-After discovering the Sherwins Creek Rd and the Lake Mary Rd both being closed, headed back to the Forest Trail Knoll. Skinning was boot top, to knee deep, to thigh deep at times, but thanks to all who broke a nice trail to follow!
-Some blue skies mixed with clouds, and light winds by the late afternoon. Very strong SW winds at all elevations this morning … especially early morning, with LOTS of snow blowing off the tops of Mt Laurel, Bloody, Pyramid Peak, the Sherwins, mid elevation treed terrain, and off the rooftops of houses in town.
-The southerly aspects were very wind effected and variable except in the most sheltered trees.
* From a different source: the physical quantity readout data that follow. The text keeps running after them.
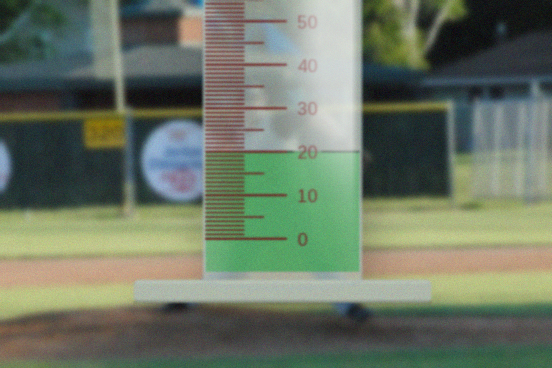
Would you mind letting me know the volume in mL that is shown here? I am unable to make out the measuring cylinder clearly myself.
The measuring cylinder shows 20 mL
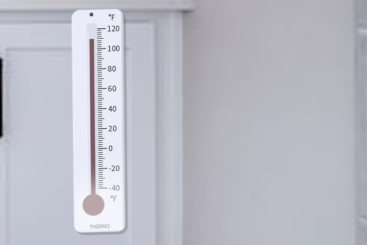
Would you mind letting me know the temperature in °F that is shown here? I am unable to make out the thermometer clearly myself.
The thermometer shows 110 °F
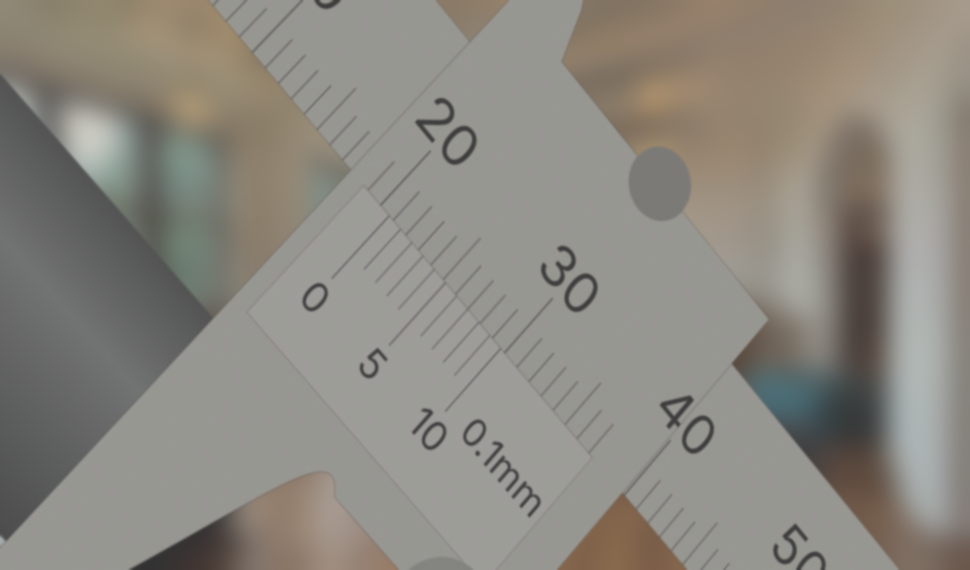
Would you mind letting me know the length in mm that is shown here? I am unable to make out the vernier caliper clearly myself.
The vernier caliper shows 20.7 mm
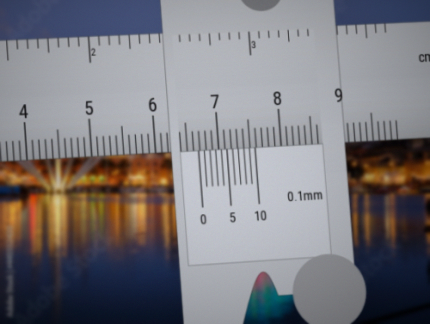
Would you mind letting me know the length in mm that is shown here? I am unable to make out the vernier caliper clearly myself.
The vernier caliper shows 66.8 mm
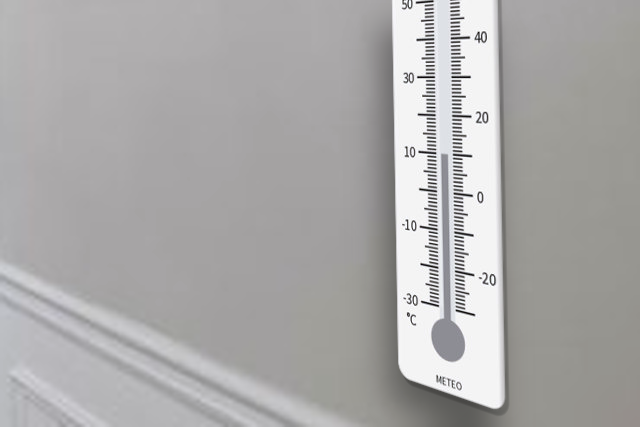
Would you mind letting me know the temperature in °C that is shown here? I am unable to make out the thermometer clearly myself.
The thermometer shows 10 °C
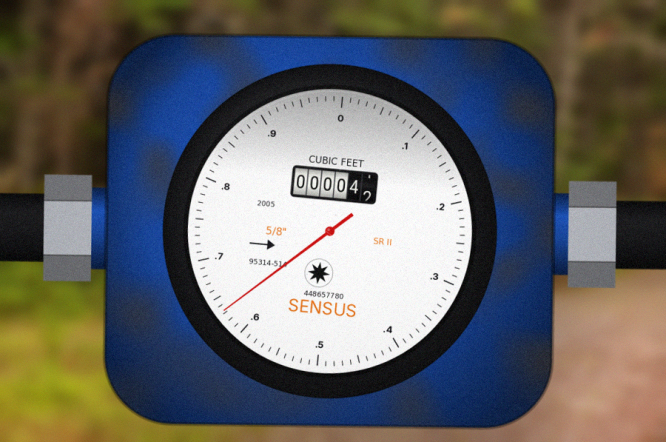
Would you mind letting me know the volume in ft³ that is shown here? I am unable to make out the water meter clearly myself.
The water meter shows 41.63 ft³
The northerly aspect was very protected with uniform soft snow. Lots of evidence of sizable cornice failures earlier in the day off the high point in the usual location.
-Dug quick pit on sheltered northerly aspect at 8,400′: 200cm total snow depth, 130cm new snow from this storm ontop of a thin melt-freeze crust ontop of snow from previous storm in December. No old Oct/Nov snow here, therefore no basal facet/weak layer. ECTs resulted in no propagating failures, with only a couple subtle shovel wide cracks, and CT test resulted in one Q2 failure with 10 taps 25cm down in very subtle storm density change. Mostly upright snowpack except for a softer 10cm thick fist plus layer toward the bottom of the new snow.
-Stomped around on a few different wind loaded steeper rolls on the SE aspect, but got no cracking. No real signs of instability other than the cornice failures on the ridge top on this short limited tour, and all the wind blowing snow seen from town earlier in the day.